In Situ Alloying of High-Entropy Alloys

People involved in the project

Michael Moorehead

Credentials: Currently Post-doctoral researcher at INL


Project overview


High-entropy alloys (HEAs) are a large group of compositionally complex alloys which have invigorated research in the alloy development community in recent years. HEAs consist of multiple principle components, typically four or more, in concentrations between 5-35 at% and many HEAs have been reported to have promising thermal, structural, and irradiation-resistant properties.

Due to the vast range of possible HEA compositions, efficient exploration of the HEA composition space requires the use of high-throughput synthesis techniques. Here at UW-Madison, one of the techniques under development is in situ alloying via additive manufacturing. This is performed using an Optomec LENS MR-7, as schematic of which is shown in Figure 1. Here, four powder hoppers are each filled with a single elemental powder which can be drawn into the system at different feed rates using independently controlled augers. The desired ratio of elemental powders is transported to the print head using pressurized argon which mixes the powders in flight. The mixed powder exits the print head through four nozzles which direct the powder into the path of a 1-kW continuous-beam laser. At the intersection of the laser and powder, a pool of molten metal forms – by translating the build plate, the melt pool can be moved across the build plate leaving solidified material in its wake.

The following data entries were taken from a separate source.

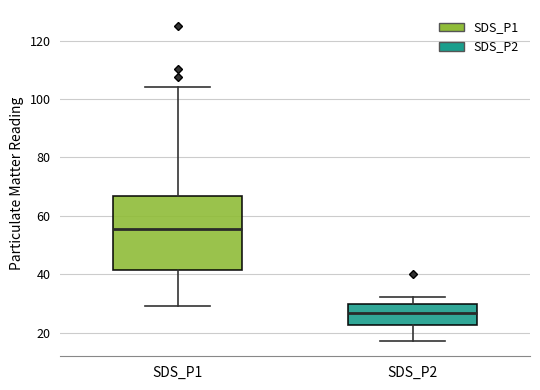

Which box has the lowest median line?

SDS_P2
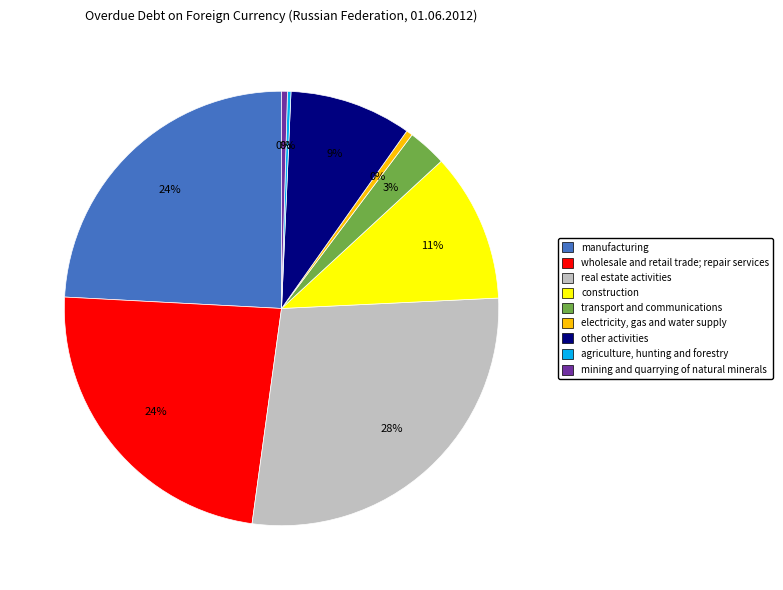

Is it true that mining and quarrying of natural minerals is 15% of the pie?

False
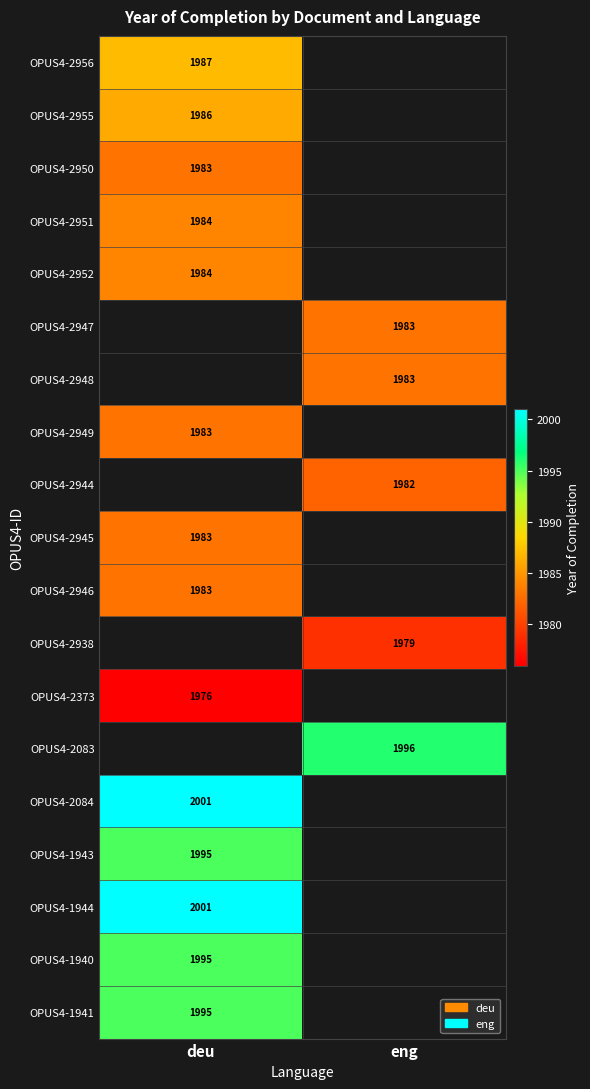

Is it true that OPUS4-2938 equals 3444 at eng?

False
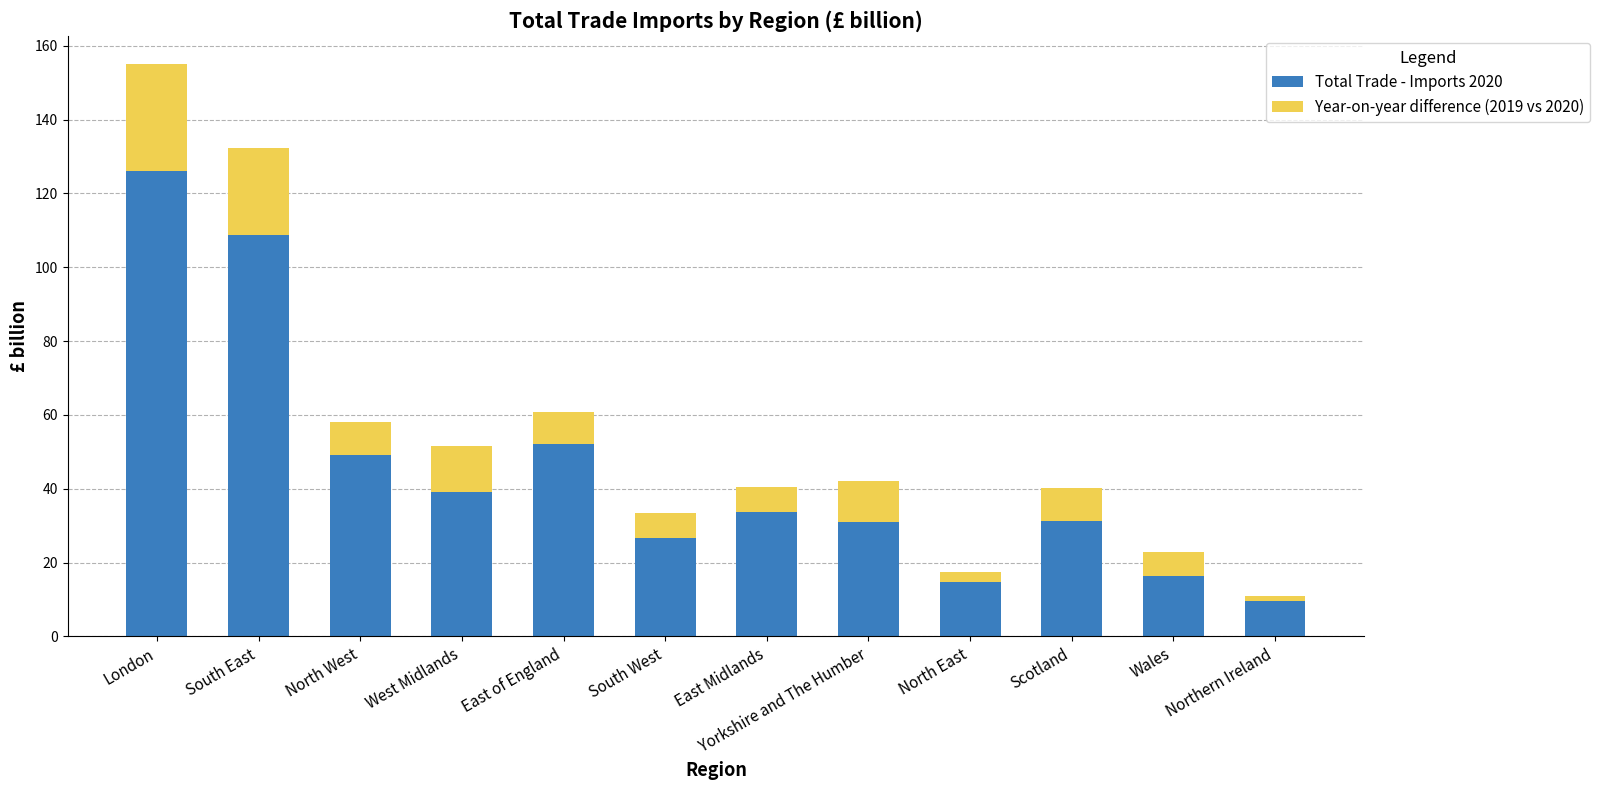

What is the sum of the Total Trade - Imports 2020 values at West Midlands and Scotland?

70.3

Insitu alloying project MM
Figure 1: Schematic of LENS MR-7 setup used for in situ alloying of HEAs.


This technique allows for a desired alloy composition to be produced in bulk quantities rapidly. Additionally, since the composition of the incoming powder can be changed on the fly, graded materials and sample arrays of different compositions can be produced. Such sample arrays can then be heat treated, mechanically tested, irradiated, and characterized in a high-throughput fashion which greatly increases the speed of materials screening and supports the investigation of HEAs for nuclear applications. As part of this work, the following elemental powders are being used for alloy development and screening: Cr, Fe, Mo, Mn, Nb, Ni, Ta, Ti, V, and W.